● DOCUMENT EXTRACT:
◆ ◆ ◆

Pioneering AI for Nepali Sign Language Recognition

TLDR: This research introduces the first benchmark dataset for Nepali Sign Language (NSL), comprising 36 gesture classes with 1,500 samples each, collected with plain and random backgrounds. It evaluates deep learning models (MobileNetV2 and ResNet50) using transfer learning and fine-tuning for NSL character recognition. MobileNetV2 achieved a higher classification accuracy of 90.45% compared to ResNet50’s 88.78%, demonstrating its effectiveness in low-resource settings. The study also proposes a real-time video-based recognition system, laying a foundation for assistive technologies for NSL users.

Communication is a fundamental human right, yet for individuals with hearing and speech impairments, especially in regions with under-resourced sign languages, it presents significant challenges. In Nepal, where tens of thousands rely on Nepali Sign Language (NSL) for daily communication, there has been a notable absence of digital linguistic datasets and computational tools to support its recognition and use.

A recent study titled “Nepali Sign Language Characters Recognition: Dataset Development and Deep Learning Approaches” addresses this critical gap. Authored by Birat Poudel, Satyam Ghimire, Sijan Bhattarai, Saurav Bhandari, and Suramya Sharma Dahal, this research introduces the first-ever benchmark dataset for NSL, paving the way for advanced assistive technologies and further research in this vital area. You can read the full paper here: Nepali Sign Language Characters Recognition: Dataset Development and Deep Learning Approaches.

◆ ◆ ◆

● LISTING:
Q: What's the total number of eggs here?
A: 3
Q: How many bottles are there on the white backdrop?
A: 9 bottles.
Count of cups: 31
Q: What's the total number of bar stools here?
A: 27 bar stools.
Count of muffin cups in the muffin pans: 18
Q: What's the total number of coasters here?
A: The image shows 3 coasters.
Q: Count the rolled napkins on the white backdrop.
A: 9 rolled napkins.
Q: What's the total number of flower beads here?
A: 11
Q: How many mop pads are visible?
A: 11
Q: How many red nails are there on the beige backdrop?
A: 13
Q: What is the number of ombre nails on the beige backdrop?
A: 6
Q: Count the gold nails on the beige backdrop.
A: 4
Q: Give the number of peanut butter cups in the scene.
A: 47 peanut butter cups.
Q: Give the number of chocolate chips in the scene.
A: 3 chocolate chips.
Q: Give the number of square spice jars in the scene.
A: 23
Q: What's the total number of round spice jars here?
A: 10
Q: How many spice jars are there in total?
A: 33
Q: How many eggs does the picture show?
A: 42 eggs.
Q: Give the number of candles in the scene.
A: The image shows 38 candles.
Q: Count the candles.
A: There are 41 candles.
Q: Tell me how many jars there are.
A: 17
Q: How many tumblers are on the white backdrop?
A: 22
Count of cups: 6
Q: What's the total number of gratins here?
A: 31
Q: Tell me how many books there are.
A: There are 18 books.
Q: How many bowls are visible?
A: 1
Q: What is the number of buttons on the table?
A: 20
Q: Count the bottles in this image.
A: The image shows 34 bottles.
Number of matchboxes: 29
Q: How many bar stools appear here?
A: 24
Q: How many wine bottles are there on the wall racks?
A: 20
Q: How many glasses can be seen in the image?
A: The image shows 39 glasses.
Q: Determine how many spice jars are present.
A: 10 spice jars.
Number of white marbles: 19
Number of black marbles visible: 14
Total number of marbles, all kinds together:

◆ ◆ ◆

● WORK INSTRUCTIONS:
• 1. In the article on Nepali Sign Language recognition, why is the study described as addressing a critical gap? Answer in one to three sentences.
• 2. Name every author of the study that the Nepali Sign Language article names.
• 3. Continue the article on Nepali Sign Language recognition from its last sentence.

● RESULTS IN ORDER:
• 1. Tens of thousands of people in Nepal rely on Nepali Sign Language for daily communication. Yet there has been a notable absence of digital linguistic datasets and computational tools to support its recognition and use. The study fills this gap by introducing the first benchmark dataset for the language.

• 2. Birat Poudel, Satyam Ghimire, Sijan Bhattarai, Saurav Bhandari, Suramya Sharma Dahal

• 3.
Building the Foundation: The NSL Dataset

The cornerstone of this research is the creation of a custom dataset specifically designed for Nepali Sign Language character recognition. This comprehensive dataset features 36 distinct NSL gesture classes, with each class containing 1,500 samples. To ensure the models could perform well in various real-world scenarios, the images were collected under two different background conditions:

Plain Background: 1,000 images per character against uniform, clean backgrounds for controlled learning.
Random Background: 500 images per character against varied, realistic backgrounds to enhance model robustness.

This dual-background approach resulted in a substantial dataset of 54,000 images, providing rich and diverse training data for deep learning models. The data was preprocessed into TensorFlow’s TFRecord format for optimized performance.

Leveraging Deep Learning for Recognition

To evaluate the recognition performance on their new dataset, the researchers employed two popular pre-trained Convolutional Neural Network (CNN) architectures: MobileNetV2 and ResNet50. These models, initially trained on the vast ImageNet dataset, were adapted for the 36-class NSL classification task using a technique called transfer learning and fine-tuning.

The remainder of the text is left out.